ROCVMay 5, 2025

Estimating Commonsense Scene Composition on Belief Scene Graphs

arXiv:2505.02405v1h-index: 18ICRA
Originality Incremental advance
AI Analysis

This work addresses scene understanding for robotics or AI systems by extending Belief Scene Graphs, but it appears incremental as it builds on existing graph and neuro-symbolic methods.

The paper tackles the problem of commonsense scene composition by estimating spatial distributions of unseen objects in Belief Scene Graphs, using a framework with two variants of a Correlation Information model, and validates it on simulated and real-world indoor data.

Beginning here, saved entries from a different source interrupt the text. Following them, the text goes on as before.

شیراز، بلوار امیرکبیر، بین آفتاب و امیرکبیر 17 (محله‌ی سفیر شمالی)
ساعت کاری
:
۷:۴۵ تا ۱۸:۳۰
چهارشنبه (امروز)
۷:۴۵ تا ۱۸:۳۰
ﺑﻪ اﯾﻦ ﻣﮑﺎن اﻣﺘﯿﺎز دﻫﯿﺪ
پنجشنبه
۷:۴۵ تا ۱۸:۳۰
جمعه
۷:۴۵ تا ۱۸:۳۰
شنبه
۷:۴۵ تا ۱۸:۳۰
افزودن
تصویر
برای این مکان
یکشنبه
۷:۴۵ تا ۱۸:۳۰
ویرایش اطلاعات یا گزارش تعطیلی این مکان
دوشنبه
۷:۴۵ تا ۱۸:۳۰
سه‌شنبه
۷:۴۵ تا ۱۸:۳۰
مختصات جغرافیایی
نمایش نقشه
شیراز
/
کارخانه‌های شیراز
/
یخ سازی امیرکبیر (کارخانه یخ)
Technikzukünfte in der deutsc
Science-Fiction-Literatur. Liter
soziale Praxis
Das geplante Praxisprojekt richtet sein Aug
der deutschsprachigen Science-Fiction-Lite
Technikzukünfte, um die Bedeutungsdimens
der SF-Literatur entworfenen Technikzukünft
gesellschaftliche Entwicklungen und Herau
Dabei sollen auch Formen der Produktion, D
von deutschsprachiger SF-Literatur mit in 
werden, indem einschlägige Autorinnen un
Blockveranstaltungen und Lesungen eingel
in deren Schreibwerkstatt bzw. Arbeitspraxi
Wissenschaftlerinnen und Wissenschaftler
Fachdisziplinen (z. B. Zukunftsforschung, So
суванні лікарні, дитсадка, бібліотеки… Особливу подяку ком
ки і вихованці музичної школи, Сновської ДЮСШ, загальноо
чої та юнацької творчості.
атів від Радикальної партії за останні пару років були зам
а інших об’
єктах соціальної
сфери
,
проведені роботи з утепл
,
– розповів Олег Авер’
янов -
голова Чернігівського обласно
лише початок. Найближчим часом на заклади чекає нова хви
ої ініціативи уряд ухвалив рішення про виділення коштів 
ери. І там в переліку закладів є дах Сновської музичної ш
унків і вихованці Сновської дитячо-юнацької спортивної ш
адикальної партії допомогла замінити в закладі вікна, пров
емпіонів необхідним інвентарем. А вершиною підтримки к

This work establishes the concept of commonsense scene composition, with a focus on extending Belief Scene Graphs by estimating the spatial distribution of unseen objects. Specifically, the commonsense scene composition capability refers to the understanding of the spatial relationships among related objects in the scene, which in this article is modeled as a joint probability distribution for all possible locations of the semantic object class. The proposed framework includes two variants of a Correlation Information (CECI) model for learning probability distributions: (i) a baseline approach based on a Graph Convolutional Network, and (ii) a neuro-symbolic extension that integrates a spatial ontology based on Large Language Models (LLMs). Furthermore, this article provides a detailed description of the dataset generation process for such tasks. Finally, the framework has been validated through multiple runs on simulated data, as well as in a real-world indoor environment, demonstrating its ability to spatially interpret scenes across different room types.